*Transcribed page contents:*
-- -- --

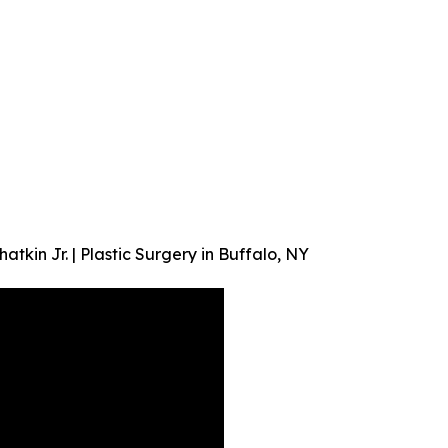
kin Jr. | Plastic Surgery in Buffalo, NY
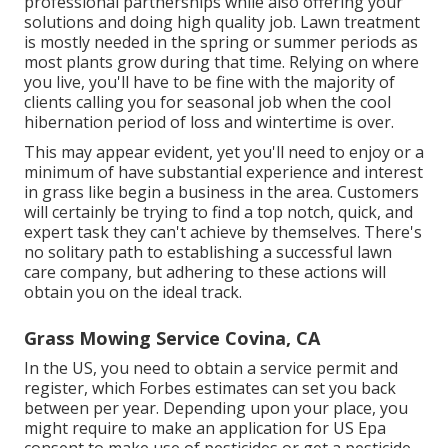
professional partnerships while also offering your
solutions and doing high quality job. Lawn treatment
is mostly needed in the spring or summer periods as
most plants grow during that time. Relying on where
you live, you'll have to be fine with the majority of
clients calling you for seasonal job when the cool
hibernation period of loss and wintertime is over.
This may appear evident, yet you'll need to enjoy or a
minimum of have substantial experience and interest
in grass like begin a business in the area. Customers
will certainly be trying to find a top notch, quick, and
expert task they can't achieve by themselves. There's
no solitary path to establishing a successful lawn
care company, but adhering to these actions will
obtain you on the ideal track.
Grass Mowing Service Covina, CA
In the US, you need to obtain a service permit and
register, which Forbes estimates can set you back
between per year. Depending upon your place, you
might require to make an application for US Epa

-- -- --

*Aim of the exercise:*
Extract each line holding the word "your" from the records.

*Result of this task:*
professional partnerships while also offering your
between per year. Depending upon your place, you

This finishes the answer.